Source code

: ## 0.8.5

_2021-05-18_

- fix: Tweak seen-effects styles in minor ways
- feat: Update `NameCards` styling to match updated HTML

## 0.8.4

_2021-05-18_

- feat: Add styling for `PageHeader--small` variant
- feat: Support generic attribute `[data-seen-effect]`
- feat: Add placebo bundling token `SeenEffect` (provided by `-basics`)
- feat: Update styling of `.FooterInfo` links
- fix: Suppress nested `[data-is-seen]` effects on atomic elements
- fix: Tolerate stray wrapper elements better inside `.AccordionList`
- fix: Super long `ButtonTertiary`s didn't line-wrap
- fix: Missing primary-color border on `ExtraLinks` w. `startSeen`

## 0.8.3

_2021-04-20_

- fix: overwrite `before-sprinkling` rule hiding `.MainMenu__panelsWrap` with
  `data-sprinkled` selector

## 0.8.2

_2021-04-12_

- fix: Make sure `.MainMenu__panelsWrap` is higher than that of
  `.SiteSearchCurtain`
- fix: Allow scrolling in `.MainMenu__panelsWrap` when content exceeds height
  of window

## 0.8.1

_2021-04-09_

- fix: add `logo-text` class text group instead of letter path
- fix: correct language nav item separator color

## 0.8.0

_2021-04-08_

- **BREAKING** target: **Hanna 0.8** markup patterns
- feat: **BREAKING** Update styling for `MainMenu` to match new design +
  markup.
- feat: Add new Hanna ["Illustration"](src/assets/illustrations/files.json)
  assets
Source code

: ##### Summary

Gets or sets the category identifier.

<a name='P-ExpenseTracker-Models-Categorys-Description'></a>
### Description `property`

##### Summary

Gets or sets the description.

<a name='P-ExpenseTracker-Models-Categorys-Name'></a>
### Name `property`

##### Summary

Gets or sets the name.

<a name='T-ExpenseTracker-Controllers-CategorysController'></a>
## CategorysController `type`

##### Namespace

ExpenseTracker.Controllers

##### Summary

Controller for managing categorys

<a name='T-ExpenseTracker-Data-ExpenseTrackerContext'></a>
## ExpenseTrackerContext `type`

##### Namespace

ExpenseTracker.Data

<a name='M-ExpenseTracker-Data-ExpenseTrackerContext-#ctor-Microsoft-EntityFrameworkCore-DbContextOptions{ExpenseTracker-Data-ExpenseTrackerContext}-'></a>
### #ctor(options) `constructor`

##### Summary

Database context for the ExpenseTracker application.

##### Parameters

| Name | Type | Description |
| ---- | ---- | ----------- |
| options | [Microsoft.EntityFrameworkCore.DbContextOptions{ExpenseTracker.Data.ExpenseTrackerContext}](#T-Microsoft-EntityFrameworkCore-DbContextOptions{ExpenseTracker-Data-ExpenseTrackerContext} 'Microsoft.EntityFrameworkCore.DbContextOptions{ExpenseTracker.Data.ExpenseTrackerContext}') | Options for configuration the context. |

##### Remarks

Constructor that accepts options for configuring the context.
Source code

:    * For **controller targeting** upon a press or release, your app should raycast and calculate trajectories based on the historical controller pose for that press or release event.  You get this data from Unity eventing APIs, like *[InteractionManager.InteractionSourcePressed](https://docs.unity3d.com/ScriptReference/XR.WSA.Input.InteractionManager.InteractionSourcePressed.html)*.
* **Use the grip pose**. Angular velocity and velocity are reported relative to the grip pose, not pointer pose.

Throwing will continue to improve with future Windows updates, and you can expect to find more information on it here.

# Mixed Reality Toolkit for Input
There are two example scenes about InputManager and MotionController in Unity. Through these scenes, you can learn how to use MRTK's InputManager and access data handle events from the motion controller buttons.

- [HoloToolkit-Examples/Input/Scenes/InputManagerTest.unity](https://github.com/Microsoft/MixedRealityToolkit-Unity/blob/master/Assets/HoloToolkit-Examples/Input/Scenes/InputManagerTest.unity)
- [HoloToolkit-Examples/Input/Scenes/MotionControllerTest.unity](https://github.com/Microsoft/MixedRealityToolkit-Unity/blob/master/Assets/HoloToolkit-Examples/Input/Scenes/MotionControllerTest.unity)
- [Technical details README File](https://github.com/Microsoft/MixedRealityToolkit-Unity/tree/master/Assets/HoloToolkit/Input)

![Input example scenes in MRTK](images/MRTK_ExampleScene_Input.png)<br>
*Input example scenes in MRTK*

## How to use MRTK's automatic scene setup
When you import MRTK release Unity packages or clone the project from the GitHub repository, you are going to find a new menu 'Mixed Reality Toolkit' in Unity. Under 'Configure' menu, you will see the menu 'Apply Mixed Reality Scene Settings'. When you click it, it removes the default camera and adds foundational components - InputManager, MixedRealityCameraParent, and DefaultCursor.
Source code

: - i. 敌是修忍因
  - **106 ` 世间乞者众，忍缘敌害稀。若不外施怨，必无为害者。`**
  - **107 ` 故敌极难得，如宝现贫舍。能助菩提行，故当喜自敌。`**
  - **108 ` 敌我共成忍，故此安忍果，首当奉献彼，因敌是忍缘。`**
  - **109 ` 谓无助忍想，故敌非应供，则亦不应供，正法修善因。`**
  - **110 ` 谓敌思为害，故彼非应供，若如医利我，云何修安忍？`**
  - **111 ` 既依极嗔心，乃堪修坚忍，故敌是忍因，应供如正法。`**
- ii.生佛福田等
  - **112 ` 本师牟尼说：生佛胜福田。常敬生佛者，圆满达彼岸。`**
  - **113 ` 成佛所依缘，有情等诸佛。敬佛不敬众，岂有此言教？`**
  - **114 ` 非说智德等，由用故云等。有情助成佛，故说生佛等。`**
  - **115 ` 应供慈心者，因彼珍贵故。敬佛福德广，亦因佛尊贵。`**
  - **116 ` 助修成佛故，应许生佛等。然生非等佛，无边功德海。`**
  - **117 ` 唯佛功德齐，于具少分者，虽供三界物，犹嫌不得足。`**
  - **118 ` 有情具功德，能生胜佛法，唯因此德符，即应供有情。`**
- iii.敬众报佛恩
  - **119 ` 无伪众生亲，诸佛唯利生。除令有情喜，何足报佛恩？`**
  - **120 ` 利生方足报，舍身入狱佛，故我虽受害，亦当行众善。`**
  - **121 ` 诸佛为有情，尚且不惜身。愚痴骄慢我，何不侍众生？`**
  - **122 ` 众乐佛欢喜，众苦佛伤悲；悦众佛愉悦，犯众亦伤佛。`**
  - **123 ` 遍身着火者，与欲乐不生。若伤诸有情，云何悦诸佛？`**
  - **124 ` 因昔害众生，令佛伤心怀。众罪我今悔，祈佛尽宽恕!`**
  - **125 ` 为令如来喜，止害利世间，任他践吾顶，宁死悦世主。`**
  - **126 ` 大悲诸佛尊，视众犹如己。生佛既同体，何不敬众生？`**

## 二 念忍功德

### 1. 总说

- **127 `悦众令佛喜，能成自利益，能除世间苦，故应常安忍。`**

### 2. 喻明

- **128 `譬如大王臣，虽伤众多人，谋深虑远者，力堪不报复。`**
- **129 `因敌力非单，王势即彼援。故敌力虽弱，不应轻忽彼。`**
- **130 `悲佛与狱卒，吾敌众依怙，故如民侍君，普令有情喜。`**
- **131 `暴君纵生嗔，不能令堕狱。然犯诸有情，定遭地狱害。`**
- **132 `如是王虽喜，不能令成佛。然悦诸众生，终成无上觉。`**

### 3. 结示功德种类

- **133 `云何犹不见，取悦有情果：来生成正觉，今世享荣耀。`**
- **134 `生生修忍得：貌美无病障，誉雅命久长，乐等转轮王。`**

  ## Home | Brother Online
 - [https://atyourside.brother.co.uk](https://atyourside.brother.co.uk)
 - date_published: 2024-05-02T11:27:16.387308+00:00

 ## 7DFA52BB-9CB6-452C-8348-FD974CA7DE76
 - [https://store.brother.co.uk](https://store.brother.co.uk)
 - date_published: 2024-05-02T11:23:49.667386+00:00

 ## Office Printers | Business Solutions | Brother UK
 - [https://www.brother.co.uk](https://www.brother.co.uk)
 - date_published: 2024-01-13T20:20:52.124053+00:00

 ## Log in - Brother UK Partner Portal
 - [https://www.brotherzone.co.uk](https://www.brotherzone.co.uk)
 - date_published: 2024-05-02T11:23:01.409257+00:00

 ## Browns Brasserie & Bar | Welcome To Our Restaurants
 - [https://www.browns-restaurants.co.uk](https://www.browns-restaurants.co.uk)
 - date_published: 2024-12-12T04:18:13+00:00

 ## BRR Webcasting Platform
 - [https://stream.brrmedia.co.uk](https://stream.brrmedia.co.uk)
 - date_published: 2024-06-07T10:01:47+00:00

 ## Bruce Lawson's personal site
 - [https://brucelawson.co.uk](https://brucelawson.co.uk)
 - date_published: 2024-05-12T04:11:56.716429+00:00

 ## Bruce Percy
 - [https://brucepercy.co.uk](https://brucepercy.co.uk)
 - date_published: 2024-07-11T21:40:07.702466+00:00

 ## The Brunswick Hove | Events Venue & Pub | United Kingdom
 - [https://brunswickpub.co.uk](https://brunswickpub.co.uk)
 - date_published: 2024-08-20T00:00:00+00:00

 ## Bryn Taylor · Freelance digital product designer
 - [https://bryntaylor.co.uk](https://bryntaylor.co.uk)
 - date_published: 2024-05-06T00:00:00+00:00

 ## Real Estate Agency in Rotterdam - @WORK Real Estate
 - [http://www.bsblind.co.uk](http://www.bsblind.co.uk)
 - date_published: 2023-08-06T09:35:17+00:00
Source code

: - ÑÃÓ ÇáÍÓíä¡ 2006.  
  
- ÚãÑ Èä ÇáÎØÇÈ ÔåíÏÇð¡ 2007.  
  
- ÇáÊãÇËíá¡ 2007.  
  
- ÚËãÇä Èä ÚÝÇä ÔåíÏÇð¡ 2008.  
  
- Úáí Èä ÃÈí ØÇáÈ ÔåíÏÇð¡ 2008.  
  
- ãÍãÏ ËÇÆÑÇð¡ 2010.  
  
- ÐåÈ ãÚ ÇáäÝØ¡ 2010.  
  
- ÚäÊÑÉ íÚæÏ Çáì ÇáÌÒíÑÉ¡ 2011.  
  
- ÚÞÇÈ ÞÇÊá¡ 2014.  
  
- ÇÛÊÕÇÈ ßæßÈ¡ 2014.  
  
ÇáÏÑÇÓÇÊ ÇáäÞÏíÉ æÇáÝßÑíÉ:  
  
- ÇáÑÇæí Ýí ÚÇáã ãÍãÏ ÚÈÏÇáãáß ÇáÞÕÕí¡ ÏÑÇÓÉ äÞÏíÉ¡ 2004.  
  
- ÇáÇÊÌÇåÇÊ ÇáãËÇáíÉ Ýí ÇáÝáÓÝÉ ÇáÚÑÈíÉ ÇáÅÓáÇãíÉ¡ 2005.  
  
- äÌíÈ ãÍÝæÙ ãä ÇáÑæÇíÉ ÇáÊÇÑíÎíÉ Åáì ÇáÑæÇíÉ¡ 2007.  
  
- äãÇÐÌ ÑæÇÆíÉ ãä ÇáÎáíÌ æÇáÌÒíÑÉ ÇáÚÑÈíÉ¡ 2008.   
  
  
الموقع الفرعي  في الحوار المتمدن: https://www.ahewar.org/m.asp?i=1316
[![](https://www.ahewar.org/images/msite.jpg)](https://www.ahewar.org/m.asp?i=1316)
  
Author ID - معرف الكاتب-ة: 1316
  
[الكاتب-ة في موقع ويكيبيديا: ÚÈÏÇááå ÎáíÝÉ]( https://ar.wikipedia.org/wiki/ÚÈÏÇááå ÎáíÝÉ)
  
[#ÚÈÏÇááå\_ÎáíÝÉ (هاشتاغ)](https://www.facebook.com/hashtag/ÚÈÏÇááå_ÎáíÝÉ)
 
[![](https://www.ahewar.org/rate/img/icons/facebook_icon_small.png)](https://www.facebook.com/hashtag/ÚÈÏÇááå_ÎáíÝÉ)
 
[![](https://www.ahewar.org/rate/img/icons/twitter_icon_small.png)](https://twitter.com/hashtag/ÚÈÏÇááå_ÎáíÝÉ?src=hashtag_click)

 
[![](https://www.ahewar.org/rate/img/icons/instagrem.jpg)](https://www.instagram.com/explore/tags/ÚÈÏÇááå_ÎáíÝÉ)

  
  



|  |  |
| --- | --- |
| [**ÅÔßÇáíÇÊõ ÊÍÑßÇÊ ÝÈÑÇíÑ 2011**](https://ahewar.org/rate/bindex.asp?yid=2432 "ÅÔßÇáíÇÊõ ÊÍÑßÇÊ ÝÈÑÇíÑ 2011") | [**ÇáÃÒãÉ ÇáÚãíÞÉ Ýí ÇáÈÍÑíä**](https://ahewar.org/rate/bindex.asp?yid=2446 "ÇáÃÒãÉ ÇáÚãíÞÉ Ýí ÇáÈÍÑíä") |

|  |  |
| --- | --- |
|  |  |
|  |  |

+===+

• YOUR OBJECTIVE: Only the lines from the first line of the records through the line with "- feat: Support" should be reproduced, exactly and with nothing added.

• WRITTEN SOLUTION:
Source code

: ## 0.8.5

_2021-05-18_

- fix: Tweak seen-effects styles in minor ways
- feat: Update `NameCards` styling to match updated HTML

## 0.8.4

_2021-05-18_

- feat: Add styling for `PageHeader--small` variant
- feat: Support generic attribute `[data-seen-effect]`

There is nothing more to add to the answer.